Meet the Host
Daniella Barreto is the host and producer of Rights Back at You and Amnesty International Canada’s Digital Activism Coordinator. She was an organizer with Black Lives Matter Vancouver when the group discovered they were under police surveillance. She has a background in epidemiology and public health and is concerned with the intersections of racism, health, and policing. She co-produced RUDE the Podcast and was runner-up in the 2019 Hot Docs Podcast Festival Pitch Competition. Daniella is an immigrant from Zimbabwe to unceded Musqueam, Squamish, and Tsleil-Waututh territories (aka Vancouver, BC).
About the Show
Amnesty International Canada examines anti-Black racism, policing, and surveillance in a brand-new podcast, Rights Back At You. We delve into stories of resistance and meet the people making change unstoppable. From facial recognition and the right to protest to the war on drugs and defunding the police, this series connects the dots and passes the mic to people building a better future now. Together, we unravel the Canada you think you know and challenge the systems that hold back human rights.
AS SEEN IN
1 | Facial Recognition and Policing Protesters
After posting a photo on the internet from a Black Lives Matter protest, Derrick Ingram’s apartment was surrounded by the New York Police Department. It seemed like they had tracked him down using facial recognition. If police can use surveillance technology to target activists like Derrick, will people think twice about speaking out?
2 | Street Surveillance and The War on Drugs
What does the future of harm reduction look like for communities that are already overpoliced and surveilled?

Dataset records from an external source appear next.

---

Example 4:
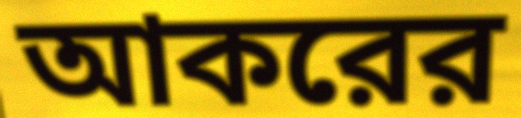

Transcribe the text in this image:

আকরের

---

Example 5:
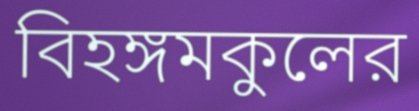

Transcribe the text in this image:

বিহঙ্গমকুলের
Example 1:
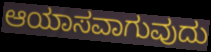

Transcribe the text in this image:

ಆಯಾಸವಾಗುವುದು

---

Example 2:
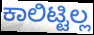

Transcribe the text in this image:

ಕಾಲಿಟ್ಟಿಲ್ಲ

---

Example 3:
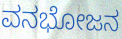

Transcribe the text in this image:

ವನಭೋಜನ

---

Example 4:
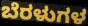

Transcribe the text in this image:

ಬೆರಳುಗಳ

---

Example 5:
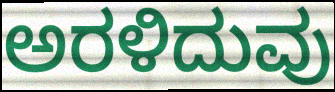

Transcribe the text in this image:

ಅರಳಿದುವು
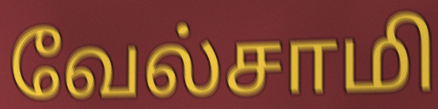
வேல்சாமி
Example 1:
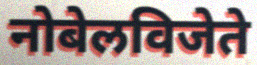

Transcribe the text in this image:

नोबेलविजेते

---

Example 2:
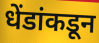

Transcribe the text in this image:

धेंडांकडून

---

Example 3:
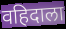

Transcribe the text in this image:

वहिदाला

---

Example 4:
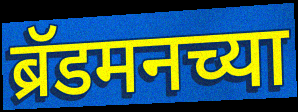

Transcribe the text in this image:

ब्रॅडमनच्या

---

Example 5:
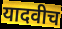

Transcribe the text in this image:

यादवीच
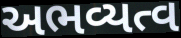
અભવ્યત્વ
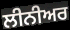
ਲੀਨੀਅਰ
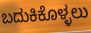
ಬದುಕಿಕೊಳ್ಳಲು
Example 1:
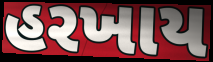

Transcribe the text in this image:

હરખાય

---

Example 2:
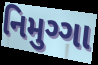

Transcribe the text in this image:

નિમુગ્ગા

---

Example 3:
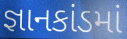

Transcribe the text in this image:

જ્ઞાનકાંડમાં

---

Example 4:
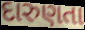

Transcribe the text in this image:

દારુણતા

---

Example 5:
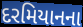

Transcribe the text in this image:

દરમિયાનના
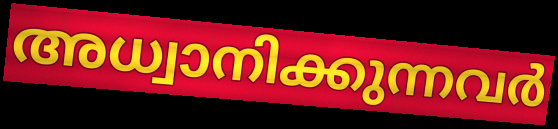
അധ്വാനിക്കുന്നവർ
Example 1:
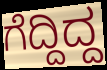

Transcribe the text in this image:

ಗೆದ್ದಿದ್ದ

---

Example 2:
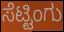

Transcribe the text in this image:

ಸೆಟ್ಟಿಂಗು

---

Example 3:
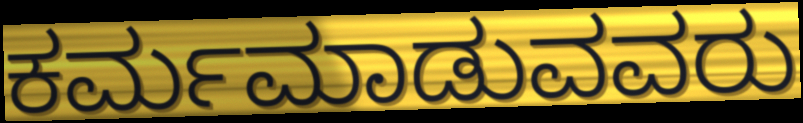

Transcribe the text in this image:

ಕರ್ಮಮಾಡುವವರು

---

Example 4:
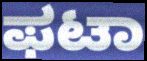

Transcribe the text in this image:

ಫಟಾ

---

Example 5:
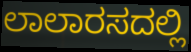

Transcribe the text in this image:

ಲಾಲಾರಸದಲ್ಲಿ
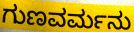
ಗುಣವರ್ಮನು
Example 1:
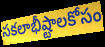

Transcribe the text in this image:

సకలాభీష్టాలకోసం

In Vancouver’s Downtown Eastside, we connect with harm reduction activist Hugh Lampkin who saves lives with naloxone and community building. We investigate how drug criminalization impacts Black people in Canada, and visit the MySafe machine, a palm-scanning smart vending machine for drugs.

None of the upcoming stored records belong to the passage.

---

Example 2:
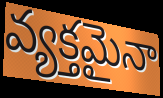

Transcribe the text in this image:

వ్యక్తమైనా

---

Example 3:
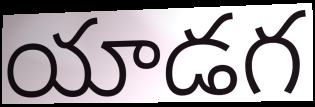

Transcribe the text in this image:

యాడగ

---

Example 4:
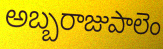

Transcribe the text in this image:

అబ్బరాజుపాలెం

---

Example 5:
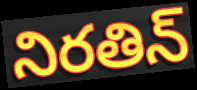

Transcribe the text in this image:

నిరతిన్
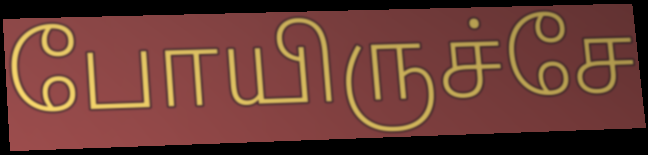
போயிருச்சே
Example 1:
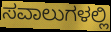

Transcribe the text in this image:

ಸವಾಲುಗಳಲ್ಲಿ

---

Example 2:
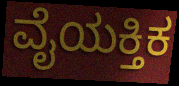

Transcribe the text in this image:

ವೈಯಕ್ತಿಕ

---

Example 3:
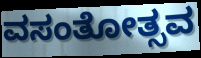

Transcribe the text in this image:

ವಸಂತೋತ್ಸವ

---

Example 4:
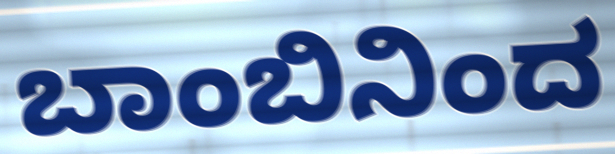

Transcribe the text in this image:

ಬಾಂಬಿನಿಂದ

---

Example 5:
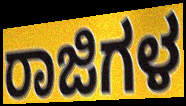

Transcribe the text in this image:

ರಾಜಿಗಳ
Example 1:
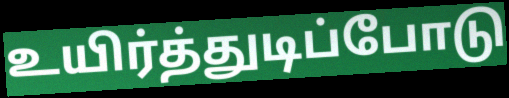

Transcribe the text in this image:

உயிர்த்துடிப்போடு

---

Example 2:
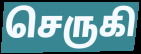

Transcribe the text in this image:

செருகி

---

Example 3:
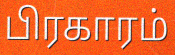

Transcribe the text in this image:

பிரகாரம்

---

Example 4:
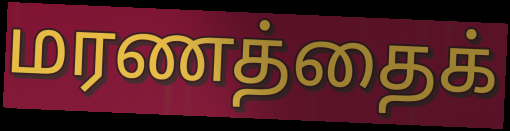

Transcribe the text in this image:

மரணத்தைக்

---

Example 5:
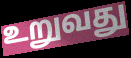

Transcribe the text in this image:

உறுவது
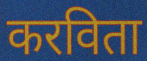
करविता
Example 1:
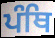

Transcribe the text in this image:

ਪੰਥਿ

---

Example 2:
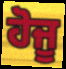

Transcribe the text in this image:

ਹੋਜੂ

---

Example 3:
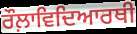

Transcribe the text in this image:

ਰੌਲ਼ਾਵਿਦਿਆਰਥੀ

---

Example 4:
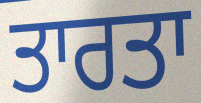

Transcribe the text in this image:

ਤਾਰਤਾ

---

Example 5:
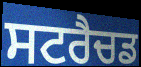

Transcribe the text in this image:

ਸਟਰੈਚਡ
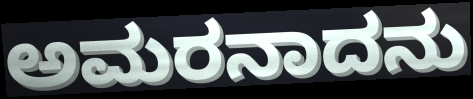
ಅಮರನಾದನು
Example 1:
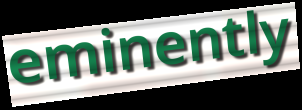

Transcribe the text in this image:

eminently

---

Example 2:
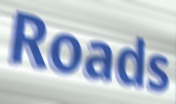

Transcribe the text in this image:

Roads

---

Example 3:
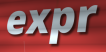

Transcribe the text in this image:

expr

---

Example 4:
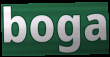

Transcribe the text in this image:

boga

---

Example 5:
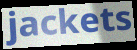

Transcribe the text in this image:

jackets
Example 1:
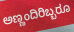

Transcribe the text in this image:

ಅಣ್ಣಂದಿರಿಬ್ಬರೂ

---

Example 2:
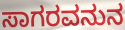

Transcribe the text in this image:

ಸಾಗರವನುನ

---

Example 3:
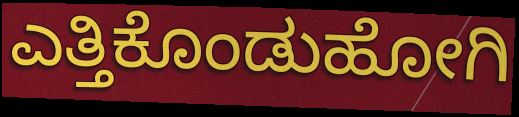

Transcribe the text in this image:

ಎತ್ತಿಕೊಂಡುಹೋಗಿ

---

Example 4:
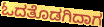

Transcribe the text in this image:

ಓದತೊಡಗಿದಾಗ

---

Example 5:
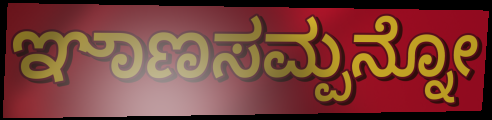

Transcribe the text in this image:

ಞಾಣಸಮ್ಪನ್ನೋ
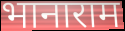
भानाराम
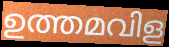
ഉത്തമവിള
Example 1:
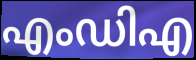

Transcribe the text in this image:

എംഡിഎ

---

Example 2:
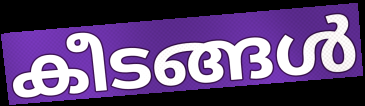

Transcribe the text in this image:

കീടങ്ങൾ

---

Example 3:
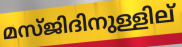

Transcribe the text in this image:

മസ്ജിദിനുള്ളില്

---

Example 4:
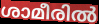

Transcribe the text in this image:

ശാമീരിൽ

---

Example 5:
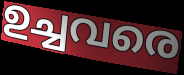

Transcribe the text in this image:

ഉച്ചവരെ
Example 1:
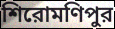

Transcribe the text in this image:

শিরোমণিপুর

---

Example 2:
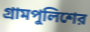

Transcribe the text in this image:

গ্রামপুলিশের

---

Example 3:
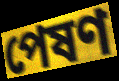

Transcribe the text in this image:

পেষণ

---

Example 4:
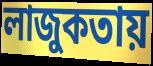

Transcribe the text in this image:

লাজুকতায়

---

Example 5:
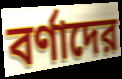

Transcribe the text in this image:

বর্ণাদের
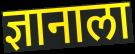
ज्ञानाला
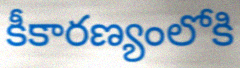
కీకారణ్యంలోకి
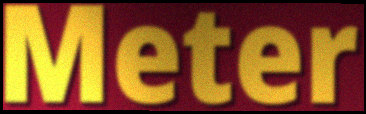
Meter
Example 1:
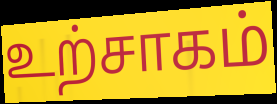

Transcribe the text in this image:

உற்சாகம்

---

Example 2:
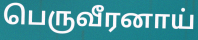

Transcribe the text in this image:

பெருவீரனாய்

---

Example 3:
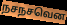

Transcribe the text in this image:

நசநசவென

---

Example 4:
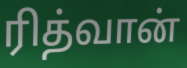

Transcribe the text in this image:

ரித்வான்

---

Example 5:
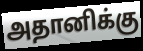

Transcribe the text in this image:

அதானிக்கு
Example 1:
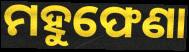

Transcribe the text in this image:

ମହୁଫେଣା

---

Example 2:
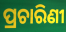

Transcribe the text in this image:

ପ୍ରଚାରିଣୀ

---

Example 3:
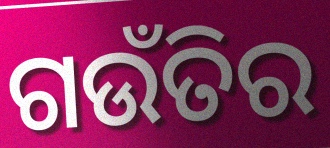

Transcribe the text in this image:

ଗଉଁତିର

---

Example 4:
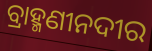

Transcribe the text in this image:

ବ୍ରାହ୍ମଣୀନଦୀର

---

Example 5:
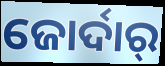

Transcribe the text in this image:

ଜୋର୍ଦାର୍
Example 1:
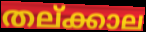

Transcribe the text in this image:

തല്ക്കാല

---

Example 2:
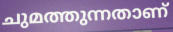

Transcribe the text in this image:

ചുമത്തുന്നതാണ്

3 | Don’t You Be My Neighbour
Rowa Mohamed showed up to support her neighbours at an encampment eviction and was injured by police during the protest. Her experience of violence is not unusual – Black Muslim women are often treated with suspicion, like they don’t belong. What happens when people “fight crime” with home surveillance technology and treat their own neighbours as suspects?
4 | Walking While Black
Gyasi Symonds filed a complaint with the Human Rights Commission after being street checked by Halifax Police. He won. Despite his victory, street-level surveillance and carding are still widespread across Canada. A movement to defund the police and invest in the community has erupted from coast to coast. We pass the mic to grassroots groups to hear about where they want funding to go, and what new worlds we can imagine.
5 | Access Denied – tech at the border
Borders have long been sites of colonial enforcement about who can come, who can go, who gets expelled, and how Indigenous Peoples are treated. Canada’s border is no different. When you’re fleeing danger in your home country and entering another, is it fair to have life-altering decisions made by technology
— technology that can be unreliable and reinforce bias?